Channelpedia

PubMed 12065754


Referenced in Channelpedia wiki pages of: none

Automatically associated channels: Kv1.4 , Kv2.1 , Kv2.2 , Kv3.1 , Kv4.1 , Kv4.2 , Kv9.3



Title: Novel tarantula toxins for subtypes of voltage-dependent potassium channels in the Kv2 and Kv4 subfamilies.

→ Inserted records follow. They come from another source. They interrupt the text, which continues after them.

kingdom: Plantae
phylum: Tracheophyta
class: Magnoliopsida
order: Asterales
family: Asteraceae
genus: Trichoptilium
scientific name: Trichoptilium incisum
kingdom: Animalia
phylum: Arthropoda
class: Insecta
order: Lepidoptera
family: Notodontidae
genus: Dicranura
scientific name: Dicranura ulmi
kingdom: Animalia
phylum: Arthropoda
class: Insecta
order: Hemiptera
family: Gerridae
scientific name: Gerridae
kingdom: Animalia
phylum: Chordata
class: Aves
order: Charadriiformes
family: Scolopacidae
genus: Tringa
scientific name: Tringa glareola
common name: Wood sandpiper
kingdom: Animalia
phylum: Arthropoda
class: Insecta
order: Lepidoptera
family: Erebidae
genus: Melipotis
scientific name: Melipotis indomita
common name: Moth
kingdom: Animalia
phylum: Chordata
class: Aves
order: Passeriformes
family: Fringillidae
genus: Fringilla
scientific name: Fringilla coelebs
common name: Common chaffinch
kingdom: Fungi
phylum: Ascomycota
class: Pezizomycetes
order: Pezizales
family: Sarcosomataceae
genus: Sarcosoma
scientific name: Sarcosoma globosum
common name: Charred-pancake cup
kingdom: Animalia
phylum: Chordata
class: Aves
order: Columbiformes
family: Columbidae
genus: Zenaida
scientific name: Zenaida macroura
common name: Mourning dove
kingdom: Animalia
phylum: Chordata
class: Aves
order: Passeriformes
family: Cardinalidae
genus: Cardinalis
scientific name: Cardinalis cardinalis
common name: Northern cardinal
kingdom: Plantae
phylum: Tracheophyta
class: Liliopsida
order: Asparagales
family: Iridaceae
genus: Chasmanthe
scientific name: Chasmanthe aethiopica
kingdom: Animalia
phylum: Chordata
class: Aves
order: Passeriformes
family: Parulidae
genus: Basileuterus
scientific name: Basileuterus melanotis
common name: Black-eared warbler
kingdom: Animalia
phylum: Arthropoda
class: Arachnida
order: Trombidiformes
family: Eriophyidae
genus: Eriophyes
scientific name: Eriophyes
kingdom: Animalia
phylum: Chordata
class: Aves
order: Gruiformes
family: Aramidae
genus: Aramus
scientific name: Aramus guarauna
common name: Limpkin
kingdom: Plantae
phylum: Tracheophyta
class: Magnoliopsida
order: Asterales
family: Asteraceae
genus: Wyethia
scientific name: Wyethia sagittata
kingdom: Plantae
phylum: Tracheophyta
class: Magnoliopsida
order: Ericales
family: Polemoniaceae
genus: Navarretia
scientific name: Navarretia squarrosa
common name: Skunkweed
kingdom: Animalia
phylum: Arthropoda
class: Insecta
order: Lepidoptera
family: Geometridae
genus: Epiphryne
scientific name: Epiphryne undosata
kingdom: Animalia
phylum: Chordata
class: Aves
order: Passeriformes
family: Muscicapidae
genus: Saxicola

Authors: Pierre Escoubas, Sylvie Diochot, Marie-Louise Celerier, Terumi Nakajima, Michel Lazdunski

Journal, date & volume: Mol. Pharmacol., 2002 Jul , 62, 48-57

PubMed link: http://www.ncbi.nlm.nih.gov/pubmed/12065754


Abstract
Three novel peptides with the ability to inhibit voltage-dependent potassium channels in the shab (Kv2) and shal (Kv4) subfamilies were identified from the venom of the African tarantulas Stromatopelma calceata (ScTx1) and Heteroscodra maculata (HmTx1, HmTx2). The three toxins are 34- to 38-amino acid peptides that belong to the structural family of inhibitor cystine knot spider peptides reticulated by three disulfide bridges. Electrophysiological recordings in COS cells show that these toxins act as gating modifier of voltage-dependent K+ channels. ScTx1 is the first high-affinity inhibitor of the Kv2.2 channel subtype (IC50, 21.4 nM) to be described. ScTx1 also inhibits the Kv2.1 channels, with an IC50 of 12.7 nM, and Kv2.1/Kv9.3 heteromultimers that have been proposed to be involved in O2 sensing in pulmonary artery myocytes. In addition, it is the most effective inhibitor of Kv4.2 channels described thus far, with an IC50 of 1.2 nM. HmTx toxins share sequence similarities with both the potassium channel blocker toxins (HmTx1) and the calcium channel blocker toxin omega-GsTx SIA (HmTx2). They inhibit potassium current associated with Kv2 subtypes in the 100 to 300 nM concentration range. HmTx2 seems to be a specific inhibitor of Kv2 channels, whereas HmTx1 also inhibits Kv4 channels, including Kv4.1, with the same potency. HmTx1 is the first described peptide effector of the Kv4.1 subtype. Those novel toxins are new tools for the investigation of the physiological role of the different potassium channel subunits in cellular physiology.